● **Required action**
Look through the material below. Return exactly the lines from the one with "middle dip: (98, 252)" through the one with "thumb ip: (122, 167)", both included.

● **Data to examine**
* * *

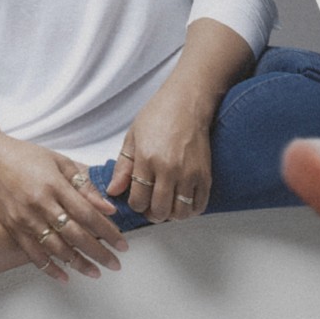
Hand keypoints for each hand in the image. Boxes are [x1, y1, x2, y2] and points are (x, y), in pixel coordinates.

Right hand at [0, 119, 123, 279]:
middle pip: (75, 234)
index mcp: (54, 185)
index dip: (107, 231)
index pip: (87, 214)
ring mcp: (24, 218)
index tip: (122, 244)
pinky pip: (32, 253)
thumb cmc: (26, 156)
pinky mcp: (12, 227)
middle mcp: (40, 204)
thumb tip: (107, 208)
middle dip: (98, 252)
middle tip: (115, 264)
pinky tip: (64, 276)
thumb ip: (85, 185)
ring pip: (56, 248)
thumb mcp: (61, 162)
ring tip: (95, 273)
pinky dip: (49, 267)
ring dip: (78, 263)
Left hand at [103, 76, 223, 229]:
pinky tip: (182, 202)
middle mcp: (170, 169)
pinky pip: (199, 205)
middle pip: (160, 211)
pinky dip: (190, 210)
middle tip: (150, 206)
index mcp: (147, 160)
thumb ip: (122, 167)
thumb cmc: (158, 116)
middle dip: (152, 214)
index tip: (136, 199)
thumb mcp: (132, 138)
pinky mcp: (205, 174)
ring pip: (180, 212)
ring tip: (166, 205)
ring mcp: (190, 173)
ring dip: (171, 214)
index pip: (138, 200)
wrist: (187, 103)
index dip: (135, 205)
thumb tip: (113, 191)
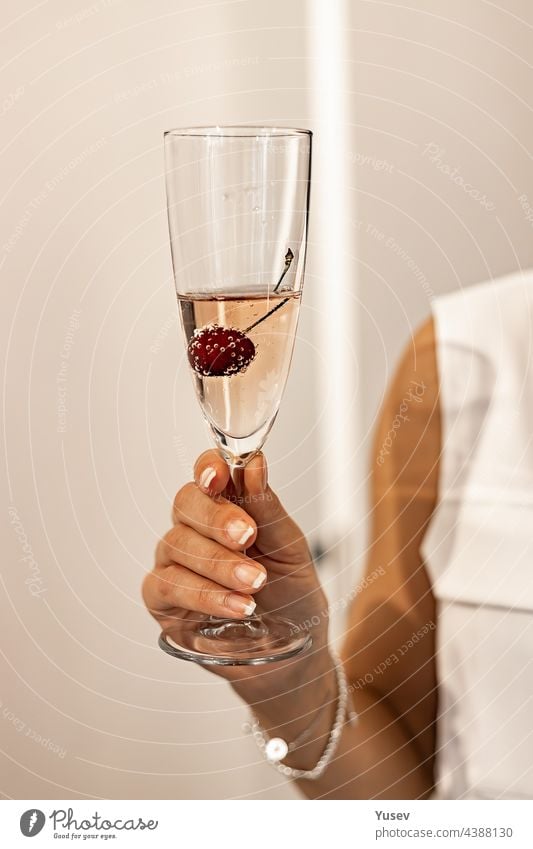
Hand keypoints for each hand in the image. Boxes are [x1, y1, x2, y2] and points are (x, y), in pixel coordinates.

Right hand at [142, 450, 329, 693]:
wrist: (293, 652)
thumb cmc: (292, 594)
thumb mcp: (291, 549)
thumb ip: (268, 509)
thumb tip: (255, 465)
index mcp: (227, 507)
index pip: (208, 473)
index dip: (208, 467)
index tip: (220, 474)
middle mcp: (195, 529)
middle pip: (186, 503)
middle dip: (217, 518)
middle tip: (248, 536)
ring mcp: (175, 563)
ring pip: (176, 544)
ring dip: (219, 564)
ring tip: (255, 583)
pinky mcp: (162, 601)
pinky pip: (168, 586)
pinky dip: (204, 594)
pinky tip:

* * *

● **Solution to this task**
middle dip: (98, 252)
middle tip: (115, 264)
pinky tip: (64, 276)
thumb ip: (85, 185)
ring pip: (56, 248)
thumb mcp: (61, 162)
ring tip: (95, 273)
pinky dip: (49, 267)
ring dip: (78, 263)
Left hand at [103, 76, 223, 229]:
pinky tip: (182, 202)
middle mcp: (170, 169)
pinky pip: (199, 205)
middle pip: (160, 211)
pinky dip: (190, 210)
middle tip: (150, 206)
index mcp: (147, 160)
thumb ip: (122, 167)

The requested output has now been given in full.